According to Anne-Marie Roerink of 210 Analytics, “seasonal produce is as popular as local produce.” The popularity of these items ties into the consumer’s desire for healthy and sustainable foods. Roerink discussed this topic during the Power of Produce presentation held on February 28th, at the Southern Exposure event held in Tampa, Florida.
While consumers are drawn to local and seasonal produce, it is important for the retailers to keep an open communication about what these words really entail. Chris Dove of White Lion Foods was part of the retail panel at the presentation. He explained: “We see that customers want products that are grown as close as possible to them. In order to successfully sell ‘local produce’ we need to be clear how local is defined – is it grown in the same community?

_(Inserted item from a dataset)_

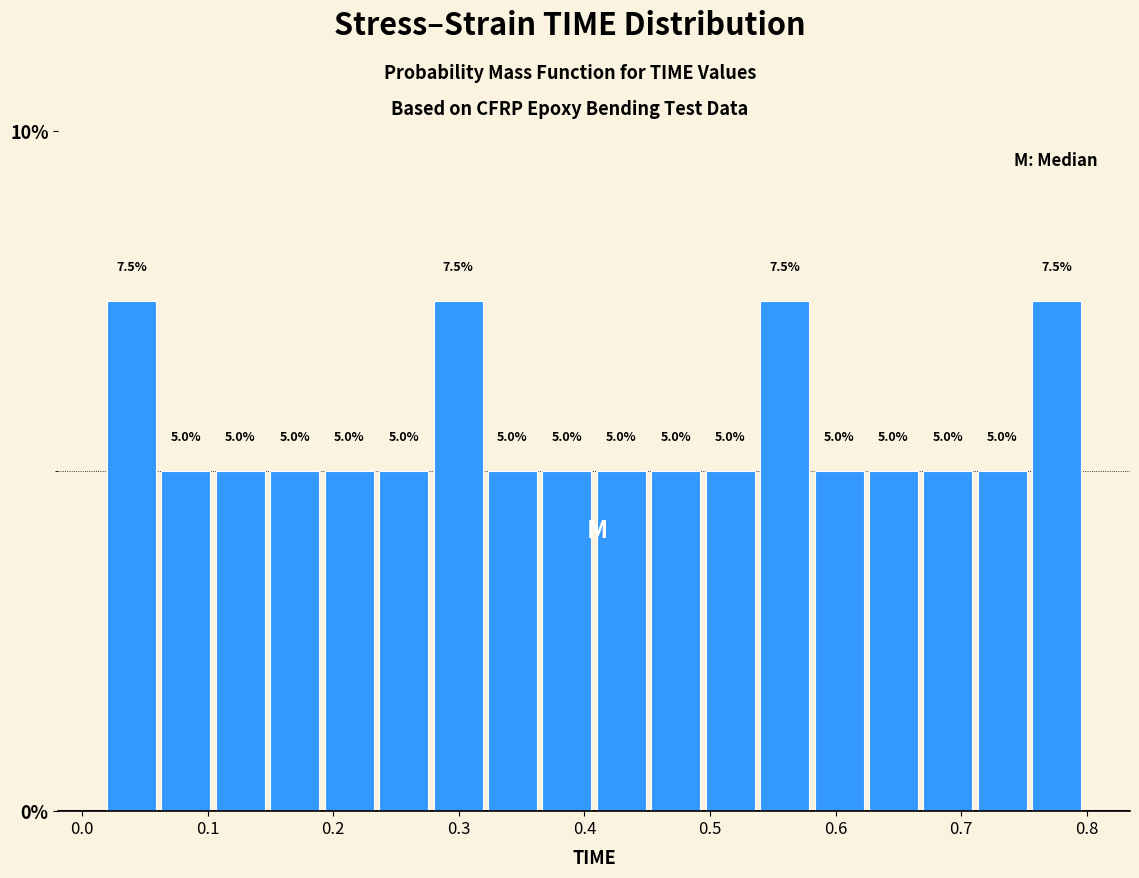

How tall is the bar that spans 0.37 to 0.41 on the x-axis? The bar edges are not printed on the chart, so give them approximately, as read against the axis.

5.0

State? Or country?”
Roerink added: “The pull of both local and seasonal products is the emotional drive behind them. Using these emotional drivers and alluding to them in the presentation of these products is important for increasing sales.”

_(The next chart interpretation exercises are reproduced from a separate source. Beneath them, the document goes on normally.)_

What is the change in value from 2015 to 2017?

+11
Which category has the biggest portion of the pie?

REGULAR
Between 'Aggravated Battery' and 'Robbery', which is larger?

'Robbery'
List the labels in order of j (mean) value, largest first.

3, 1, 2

Bringing farmers markets to stores
The money consumers spend on produce at non-retail location is important. These locations can range from farmers markets to roadside stands. The popularity of these locations ties back to the demand for local produce because these markets and stands sell produce that was grown right there in the area. “We need to think about what elements draw the consumer to these other locations, and how we can bring these elements to the retail stores,” Roerink explained.
“We love to connect our local produce back to our farms and suppliers in our stores. This gives the consumers some of that farmers market feeling,” Dove shared. Other ways in which the farmers market elements can be brought to stores is through the presentation of the products – in burlap sacks or wicker baskets, for example, to give the consumers the rustic feeling of these settings.
Transparency in packaging
In her research, Roerink found that one-third of consumers find functionality most important for their packaging, one-third finds it most important that their packaging has minimal environmental impact, and the final one-third want both functional and environmentally friendly packaging.
“This means that 2/3rds of consumers want functional packaging, and 2/3rds of consumers want sustainable packaging. But what’s more important is that 66% of the respondents said that they are willing to pay more for environmentally friendly packaging – as long as they understand why the purchase is helping the environment,” Roerink said. This means that there is more transparency needed about the ways in which a product’s packaging might or might not be impacting the environment for it to be successful on a consumer level.
Organics purchases level off
The organic category used to be a huge growth area for produce, but this has now levelled off. “This is, of course, partially tied to the lower sales of produce in general of the past years,” Roerink explained. “Most of the growth in the organic category is from existing buyers who are increasing their purchases, which means that there is a lot of room for expansion if we focus on bringing in new customers.”
When looking at the reasons consumers state for purchasing organic produce, the most cited reasons are health and sustainability, Roerink found. “We need to help shoppers connect with their produce items and give them more reasons to purchase organic products,” she shared.